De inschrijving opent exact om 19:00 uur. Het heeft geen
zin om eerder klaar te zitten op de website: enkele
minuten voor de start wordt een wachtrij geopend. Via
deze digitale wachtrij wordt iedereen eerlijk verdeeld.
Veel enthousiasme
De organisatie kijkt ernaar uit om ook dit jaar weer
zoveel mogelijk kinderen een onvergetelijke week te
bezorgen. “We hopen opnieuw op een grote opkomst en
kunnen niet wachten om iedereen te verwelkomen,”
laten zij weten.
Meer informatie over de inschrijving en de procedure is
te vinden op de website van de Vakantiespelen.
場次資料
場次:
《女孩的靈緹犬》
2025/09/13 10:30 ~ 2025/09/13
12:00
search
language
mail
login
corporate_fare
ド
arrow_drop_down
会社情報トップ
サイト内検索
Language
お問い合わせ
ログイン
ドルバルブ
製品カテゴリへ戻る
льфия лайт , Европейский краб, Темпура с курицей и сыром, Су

--

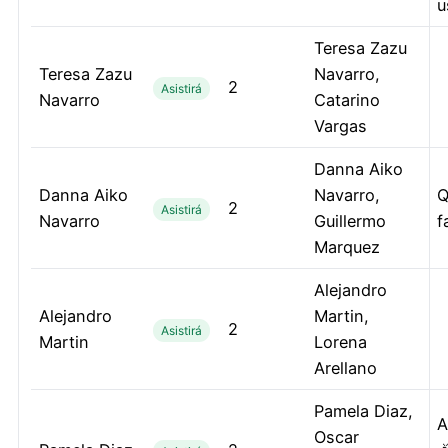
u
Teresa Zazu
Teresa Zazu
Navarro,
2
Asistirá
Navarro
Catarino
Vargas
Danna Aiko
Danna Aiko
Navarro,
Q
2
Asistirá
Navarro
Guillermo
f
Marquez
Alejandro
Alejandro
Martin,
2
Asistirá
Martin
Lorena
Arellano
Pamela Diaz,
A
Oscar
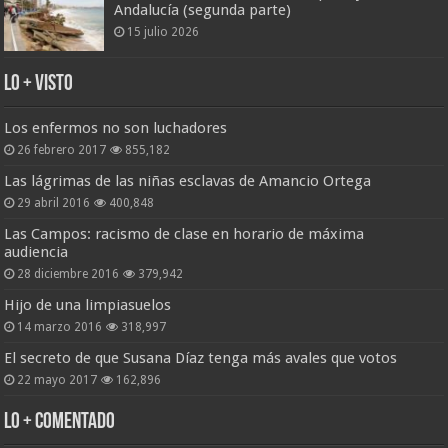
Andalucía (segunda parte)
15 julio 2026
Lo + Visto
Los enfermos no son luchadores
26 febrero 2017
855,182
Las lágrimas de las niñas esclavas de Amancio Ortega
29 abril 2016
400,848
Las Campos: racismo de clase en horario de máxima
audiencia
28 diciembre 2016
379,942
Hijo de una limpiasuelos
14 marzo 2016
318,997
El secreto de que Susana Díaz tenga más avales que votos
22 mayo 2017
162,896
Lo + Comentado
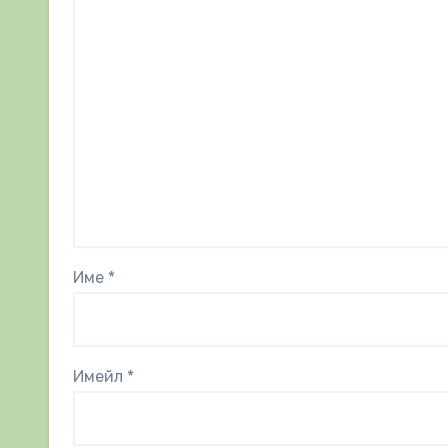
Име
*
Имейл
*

▶ YOUR TASK
Lines to set down from above: the line with "De inschrijving opent", the line with "льфия лайт , Европейский", and every line between, each exactly as written.

▶ REPLY TO THE EXERCISE
De inschrijving opent exact om 19:00 uur. Het heeft geen
zin om eerder klaar te zitten op de website: enkele
minuten voor de start wordt een wachtrij geopend. Via
deze digitale wachtrij wordt iedereen eerlijk verdeeld.
Veel enthousiasme
De organisatie kijkt ernaar uit om ook dit jaar weer
zoveel mogelijk kinderen een onvergetelijke week te
bezorgen. “We hopen opnieuw op een grote opkomst en
kunnen niet wachten om iedereen te verwelkomen,”
laten zij weten.
Meer informatie over de inschrijving en de procedure is
te vinden op de website van de Vakantiespelen.
場次資料
場次:
《女孩的靈緹犬》
2025/09/13 10:30 ~ 2025/09/13
12:00
search
language
mail
login
corporate_fare
ド
arrow_drop_down
会社情報トップ
サイト内検索
Language
お問い合わせ
ログイン
ドルバルブ
製品カテゴリへ戻る
льфия лайт , Европейский краб, Темпура с курицей и сыром, Су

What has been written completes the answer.